From then on - despite occasional successes such as his film The Rebel - it was a slow and increasingly excruciating professional suicide. His consumption of alcohol while on the job, which had begun when he was playing in variety theatres, began to destroy his talent: he could no longer remember lines and, most poignantly, that uniquely expressive mug became as rigid as Mount Rushmore. In life, he and his wives and mistresses plunged headlong into a sea of booze; at one point he chained himself to the railings of Primrose Hill. Often things turned violent. One wife happened to be a judo expert, so he rarely inflicted any damage on her; the other protected herself by serially (and with diminishing impact) attempting to kill herself.
In Australia to shoot a TV series, he gave a dazzling read-through of the first episode, then retired to his dressing room to tank himself up on vodka and pills, and after that "he didn't know who or what he was". Finally, he did sober up, but one day he went down to get something from his neighbour, only to find him out. That sudden reminder of his aloneness was enough, it seems, to have tipped him over the edge. "Things seem to have gone wrong just too many times," he wrote, and then administered a lethal dose of the vodka and pills that had been his constant companions for so many years.

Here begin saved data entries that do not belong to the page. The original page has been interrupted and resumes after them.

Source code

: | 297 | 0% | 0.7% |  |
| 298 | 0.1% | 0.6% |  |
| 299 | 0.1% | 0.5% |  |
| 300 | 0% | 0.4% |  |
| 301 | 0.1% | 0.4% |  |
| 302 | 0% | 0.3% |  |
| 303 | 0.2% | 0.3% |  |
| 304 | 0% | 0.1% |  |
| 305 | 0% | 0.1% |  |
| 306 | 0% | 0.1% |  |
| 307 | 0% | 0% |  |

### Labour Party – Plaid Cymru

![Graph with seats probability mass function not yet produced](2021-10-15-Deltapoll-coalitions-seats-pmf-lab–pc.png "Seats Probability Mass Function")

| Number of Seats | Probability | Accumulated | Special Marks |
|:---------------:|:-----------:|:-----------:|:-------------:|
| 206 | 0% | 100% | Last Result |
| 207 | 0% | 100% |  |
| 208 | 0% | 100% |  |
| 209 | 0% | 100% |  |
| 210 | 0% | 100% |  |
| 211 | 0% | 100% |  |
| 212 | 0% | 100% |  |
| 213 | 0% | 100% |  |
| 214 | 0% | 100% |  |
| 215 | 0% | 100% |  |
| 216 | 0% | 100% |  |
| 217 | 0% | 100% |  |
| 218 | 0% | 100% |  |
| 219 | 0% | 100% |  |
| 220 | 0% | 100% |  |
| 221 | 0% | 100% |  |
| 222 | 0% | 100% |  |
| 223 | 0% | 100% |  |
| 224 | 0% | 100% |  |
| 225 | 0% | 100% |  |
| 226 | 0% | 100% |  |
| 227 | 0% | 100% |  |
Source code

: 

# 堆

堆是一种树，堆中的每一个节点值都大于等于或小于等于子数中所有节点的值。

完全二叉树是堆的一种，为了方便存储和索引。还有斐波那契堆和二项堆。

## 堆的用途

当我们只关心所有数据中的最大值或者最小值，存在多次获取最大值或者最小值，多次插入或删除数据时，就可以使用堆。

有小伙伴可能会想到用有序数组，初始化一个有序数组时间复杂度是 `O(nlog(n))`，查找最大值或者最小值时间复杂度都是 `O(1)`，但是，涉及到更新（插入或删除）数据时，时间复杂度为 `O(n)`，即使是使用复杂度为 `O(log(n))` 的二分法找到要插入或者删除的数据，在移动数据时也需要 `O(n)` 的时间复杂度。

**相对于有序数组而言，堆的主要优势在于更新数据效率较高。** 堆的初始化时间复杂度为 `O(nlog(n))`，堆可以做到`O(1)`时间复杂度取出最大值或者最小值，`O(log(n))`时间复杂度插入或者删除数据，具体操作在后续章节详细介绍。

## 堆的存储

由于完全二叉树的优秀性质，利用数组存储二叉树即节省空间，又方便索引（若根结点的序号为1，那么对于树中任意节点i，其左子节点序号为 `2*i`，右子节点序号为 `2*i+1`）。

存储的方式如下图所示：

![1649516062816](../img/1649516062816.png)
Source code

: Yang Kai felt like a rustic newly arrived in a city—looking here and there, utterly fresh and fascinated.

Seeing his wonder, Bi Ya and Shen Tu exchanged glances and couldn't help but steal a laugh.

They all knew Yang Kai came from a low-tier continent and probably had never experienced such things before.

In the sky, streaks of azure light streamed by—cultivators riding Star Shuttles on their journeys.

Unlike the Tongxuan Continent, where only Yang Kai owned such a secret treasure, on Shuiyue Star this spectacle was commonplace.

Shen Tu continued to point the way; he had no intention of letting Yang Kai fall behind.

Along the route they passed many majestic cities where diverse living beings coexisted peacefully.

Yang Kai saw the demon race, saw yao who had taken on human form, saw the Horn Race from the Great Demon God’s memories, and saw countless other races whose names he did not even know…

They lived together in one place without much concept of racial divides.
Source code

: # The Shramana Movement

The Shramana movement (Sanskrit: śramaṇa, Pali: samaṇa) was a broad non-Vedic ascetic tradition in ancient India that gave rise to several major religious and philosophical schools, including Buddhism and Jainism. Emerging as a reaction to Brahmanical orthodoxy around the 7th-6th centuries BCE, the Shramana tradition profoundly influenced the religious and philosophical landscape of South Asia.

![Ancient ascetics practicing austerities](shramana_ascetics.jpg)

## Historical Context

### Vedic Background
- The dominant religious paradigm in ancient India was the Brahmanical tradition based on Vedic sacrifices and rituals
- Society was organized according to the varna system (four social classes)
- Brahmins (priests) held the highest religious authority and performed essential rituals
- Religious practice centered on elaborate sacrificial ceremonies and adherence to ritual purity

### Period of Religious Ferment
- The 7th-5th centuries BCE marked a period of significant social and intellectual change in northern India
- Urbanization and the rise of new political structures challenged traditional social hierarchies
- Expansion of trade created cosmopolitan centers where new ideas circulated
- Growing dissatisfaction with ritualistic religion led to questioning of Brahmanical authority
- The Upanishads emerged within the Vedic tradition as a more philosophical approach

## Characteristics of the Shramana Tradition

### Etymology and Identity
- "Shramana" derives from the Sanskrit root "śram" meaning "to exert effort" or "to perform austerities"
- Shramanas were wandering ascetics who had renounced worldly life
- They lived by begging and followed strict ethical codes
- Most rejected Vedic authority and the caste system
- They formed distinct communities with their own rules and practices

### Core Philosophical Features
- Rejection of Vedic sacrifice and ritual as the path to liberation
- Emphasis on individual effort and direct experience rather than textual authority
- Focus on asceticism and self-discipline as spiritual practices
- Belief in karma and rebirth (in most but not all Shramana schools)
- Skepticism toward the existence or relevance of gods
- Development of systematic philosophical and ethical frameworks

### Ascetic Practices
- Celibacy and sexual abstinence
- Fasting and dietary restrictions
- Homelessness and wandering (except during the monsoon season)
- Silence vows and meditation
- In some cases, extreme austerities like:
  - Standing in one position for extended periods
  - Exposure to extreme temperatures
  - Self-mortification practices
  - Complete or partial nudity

The roots of this epic loneliness are hard to deduce from Fisher's pages. In them you will find a brilliant and much-needed account of Hancock's extensive theatre work and its originality, a celebration of the audacity of the television work, with its formal originality and its constantly Pirandellian playing with the frame, and a kind of voyage round the comedian's mind and the nature of his comic enterprise. But he fails to probe his crucial relationships, especially with his mother, Lily, to whom he was immensely close. She supported him financially in his early years in the business; she was the go-between when his marriages broke down; she was the last person in his mind when he killed himself. A year before, when she had come to stay with him, he had walked into her bedroom to tell her that he had just drunk a bottle of brandy in five minutes, and passed out. What was that all about? Fisher lets slip the astonishing fact that, two weeks after her son finally did for himself, Lily took a pleasure cruise to Turkey. There's something horribly complex in that relationship which remains for future Hancock biographers to probe. Meanwhile, Fisher has written an indispensable book about the man he rightly calls "the most expansively idiosyncratic of recent British comic heroes".